Les nations européennes les plus affectées sont la Grèce, l’Espagne et l’Italie qui sont confrontées à une apocalypse des antibiotiques imminente, car un nombre grandissant de bactéries au sein des pays sont désormais résistants à la plupart ou toutes les formes d’antibiotiques connues. L’ESCMID avertit que ce problème ne découle pas seulement du manque de nouveaux antibiotiques mais est également aggravé par une gestion et un contrôle médiocres de l’approvisionnement en médicaments et du contrôle insuffisant des infections dans de nombreux hôpitaux et institutions. Malheureusement, ce changement engendre des conséquences allant bien au-delà de la simple augmentation du taux de mortalité car il compromet fondamentalement les services médicaux modernes, impliquant une augmentation rapide des coûts et des thérapies et séjours hospitaliers prolongés. Le coût économique associé à la résistance aux antibiotiques en Europe s’élève à environ 1,5 milliards d’euros et croît très rapidement.
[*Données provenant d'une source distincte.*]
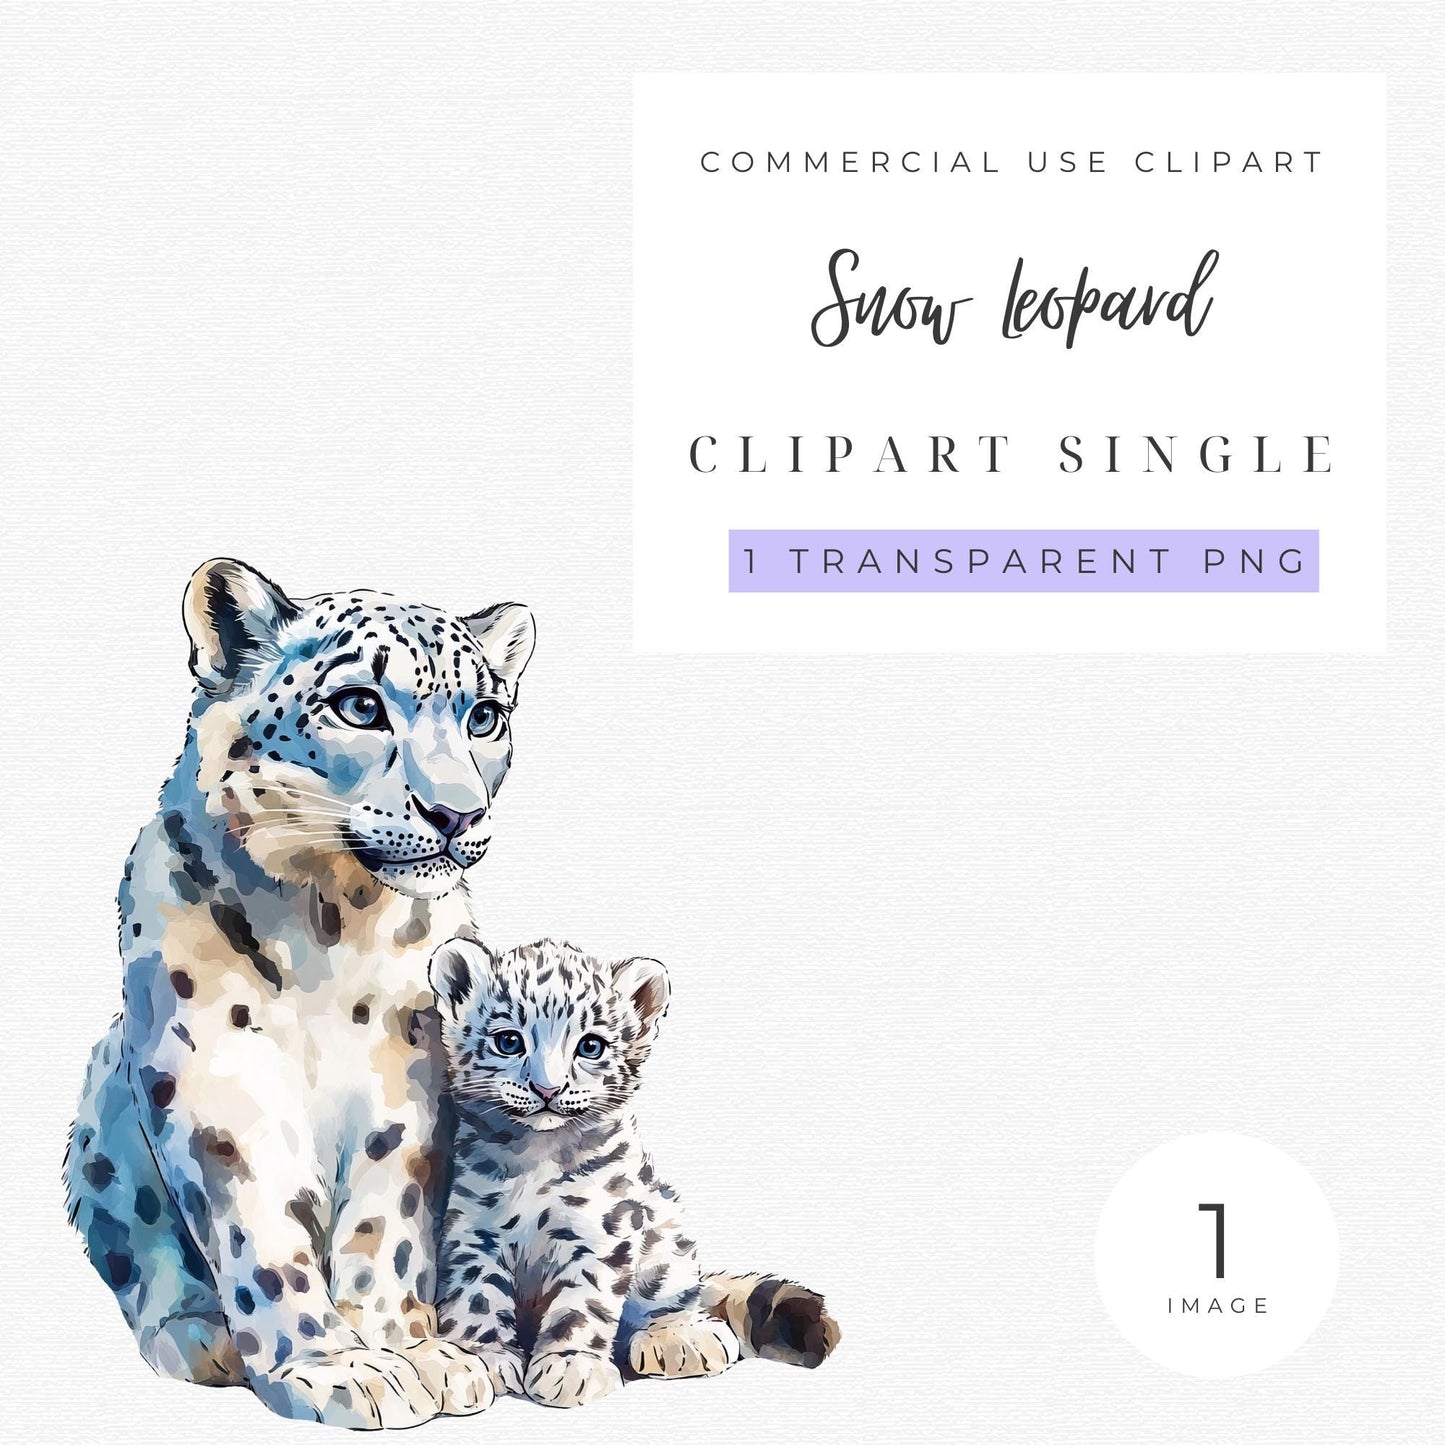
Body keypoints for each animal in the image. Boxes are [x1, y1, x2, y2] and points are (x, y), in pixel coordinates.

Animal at [63, 557, 535, 1428]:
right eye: (360, 704)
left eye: (484, 715)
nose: (457, 813)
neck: (332, 920)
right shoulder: (220, 1072)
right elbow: (262, 1230)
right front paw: (335, 1367)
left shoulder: (406, 1074)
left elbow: (389, 1222)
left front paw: (414, 1352)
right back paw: (198, 1337)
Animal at [429, 937, 840, 1409]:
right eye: (508, 1041)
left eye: (591, 1046)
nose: (548, 1088)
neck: (538, 1155)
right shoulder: (475, 1230)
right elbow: (477, 1297)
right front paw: (487, 1357)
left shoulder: (598, 1231)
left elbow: (584, 1301)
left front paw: (571, 1365)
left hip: (665, 1238)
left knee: (680, 1295)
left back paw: (682, 1338)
Cette année, le congrès traitera à nouveau cette question et la société appelle les gouvernements et la communauté pharmaceutique à rester vigilants dans cette lutte. L’ESCMID commente qu’il est vital que de nouveaux investissements soient faits et que nous mettions en œuvre de manière drastique le développement de la prévention des infections et le contrôle des stratégies, tout en développant l’éducation et la formation, et plus tard créer un service de R&D autours des nouveaux antibiotiques. Cependant, l’ESCMID demande à ce que les pays améliorent avant tout la durabilité des antibiotiques existants à travers une utilisation et une intendance antimicrobiennes prudentes.
Le Comité européen des tests antimicrobiens de susceptibilité – organisé par l’ESCMID – fonctionne comme un comité réunissant l’EMA (Agence européenne des médicaments) et le CEPCM, et annoncera une mise à jour pour les pays européens durant le congrès de cette année.